## [WHAT IS NEEDED]
Below is a block of entries; repeat exactly the lines starting at the line that contains "nose: (900, 142)" and ending at the line that contains "right knee: (199, 678)", both included.

-- ENTRIES PROVIDED follows --

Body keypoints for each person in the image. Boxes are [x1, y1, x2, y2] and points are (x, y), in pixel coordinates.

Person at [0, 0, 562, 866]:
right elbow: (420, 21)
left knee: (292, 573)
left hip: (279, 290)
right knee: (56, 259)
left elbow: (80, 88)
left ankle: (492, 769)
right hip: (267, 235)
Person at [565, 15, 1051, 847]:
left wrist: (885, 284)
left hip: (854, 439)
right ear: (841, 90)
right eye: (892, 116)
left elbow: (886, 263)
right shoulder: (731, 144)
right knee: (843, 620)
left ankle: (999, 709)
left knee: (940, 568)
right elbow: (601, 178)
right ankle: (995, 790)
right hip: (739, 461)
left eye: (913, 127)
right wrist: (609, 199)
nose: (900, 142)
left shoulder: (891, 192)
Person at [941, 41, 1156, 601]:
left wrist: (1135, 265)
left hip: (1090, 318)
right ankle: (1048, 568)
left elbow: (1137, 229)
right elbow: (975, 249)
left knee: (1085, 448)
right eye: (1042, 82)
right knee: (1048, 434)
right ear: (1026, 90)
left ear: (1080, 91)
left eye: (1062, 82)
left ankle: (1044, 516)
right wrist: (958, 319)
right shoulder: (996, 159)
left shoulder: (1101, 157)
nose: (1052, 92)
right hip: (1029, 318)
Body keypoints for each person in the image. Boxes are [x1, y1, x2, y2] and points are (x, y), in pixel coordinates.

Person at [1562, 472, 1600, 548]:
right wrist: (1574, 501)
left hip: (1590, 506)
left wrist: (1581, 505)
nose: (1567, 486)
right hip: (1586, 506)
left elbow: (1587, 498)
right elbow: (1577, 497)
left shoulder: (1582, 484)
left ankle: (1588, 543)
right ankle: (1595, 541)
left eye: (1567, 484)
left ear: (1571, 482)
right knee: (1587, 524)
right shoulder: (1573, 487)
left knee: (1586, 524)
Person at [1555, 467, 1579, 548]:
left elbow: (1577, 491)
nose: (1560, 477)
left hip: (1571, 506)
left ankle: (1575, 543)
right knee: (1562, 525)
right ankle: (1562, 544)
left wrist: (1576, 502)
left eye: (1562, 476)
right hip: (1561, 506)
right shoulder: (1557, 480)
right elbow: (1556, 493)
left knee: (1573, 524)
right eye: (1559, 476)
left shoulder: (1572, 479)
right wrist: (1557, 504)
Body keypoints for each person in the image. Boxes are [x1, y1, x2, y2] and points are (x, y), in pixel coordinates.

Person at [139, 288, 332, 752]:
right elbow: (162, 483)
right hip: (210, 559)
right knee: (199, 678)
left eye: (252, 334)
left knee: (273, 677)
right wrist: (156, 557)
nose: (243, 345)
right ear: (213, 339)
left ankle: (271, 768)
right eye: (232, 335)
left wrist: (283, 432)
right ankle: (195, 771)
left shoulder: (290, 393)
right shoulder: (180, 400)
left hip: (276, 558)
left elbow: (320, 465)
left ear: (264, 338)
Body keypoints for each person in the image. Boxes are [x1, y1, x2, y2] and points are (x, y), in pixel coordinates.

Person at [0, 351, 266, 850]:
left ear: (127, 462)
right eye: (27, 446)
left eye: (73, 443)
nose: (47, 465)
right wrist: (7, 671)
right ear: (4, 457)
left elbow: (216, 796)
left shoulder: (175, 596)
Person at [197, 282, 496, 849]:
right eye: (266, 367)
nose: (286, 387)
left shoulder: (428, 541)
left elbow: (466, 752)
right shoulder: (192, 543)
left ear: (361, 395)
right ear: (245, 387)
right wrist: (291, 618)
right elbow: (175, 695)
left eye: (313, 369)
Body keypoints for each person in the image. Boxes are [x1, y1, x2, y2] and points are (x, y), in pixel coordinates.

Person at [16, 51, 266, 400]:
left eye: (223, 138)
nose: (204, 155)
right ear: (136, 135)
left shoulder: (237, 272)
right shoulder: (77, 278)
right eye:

-- ENTRIES PROVIDED concluded --

## [SOLUTION]
nose: (900, 142)
left shoulder: (891, 192)
Person at [941, 41, 1156, 601]:
left wrist: (1135, 265)
left hip: (1090, 318)
right ankle: (1048, 568)
left elbow: (1137, 229)
right elbow: (975, 249)
left knee: (1085, 448)
right eye: (1042, 82)
right knee: (1048, 434)
right ear: (1026, 90)
left ear: (1080, 91)
left eye: (1062, 82)
left ankle: (1044, 516)
right wrist: (958, 319)
right shoulder: (996, 159)
left shoulder: (1101, 157)
nose: (1052, 92)
right hip: (1029, 318)
Body keypoints for each person in the image. Boxes are [x1, y1, x2, y2] and points are (x, y), in pixel coordinates.

Person at [1562, 472, 1600, 548]:
right wrist: (1574, 501)
left hip: (1590, 506)
left wrist: (1581, 505)
nose: (1567, 486)
right hip: (1586, 506)
left elbow: (1587, 498)
right elbow: (1577, 497)
left shoulder: (1582, 484)
left ankle: (1588, 543)
right ankle: (1595, 541)
left eye: (1567, 484)
left ear: (1571, 482)
right knee: (1587, 524)
right shoulder: (1573, 487)
left knee: (1586, 524)
Person at [1555, 467, 1579, 548]:
left elbow: (1577, 491)
nose: (1560, 477)
left hip: (1571, 506)
left ankle: (1575, 543)
right knee: (1562, 525)
right ankle: (1562, 544)
left wrist: (1576, 502)
left eye: (1562, 476)
right hip: (1561, 506)
right shoulder: (1557, 480)
right elbow: (1556, 493)
left knee: (1573, 524)
right eye: (1559, 476)
left shoulder: (1572, 479)
right wrist: (1557, 504)
Body keypoints for each person in the image. Boxes are [x1, y1, x2, y2] and points are (x, y), in pixel coordinates.

Person at [139, 288, 332, 752]:
right elbow: (162, 483)
right hip: (210, 559)
right knee: (199, 678)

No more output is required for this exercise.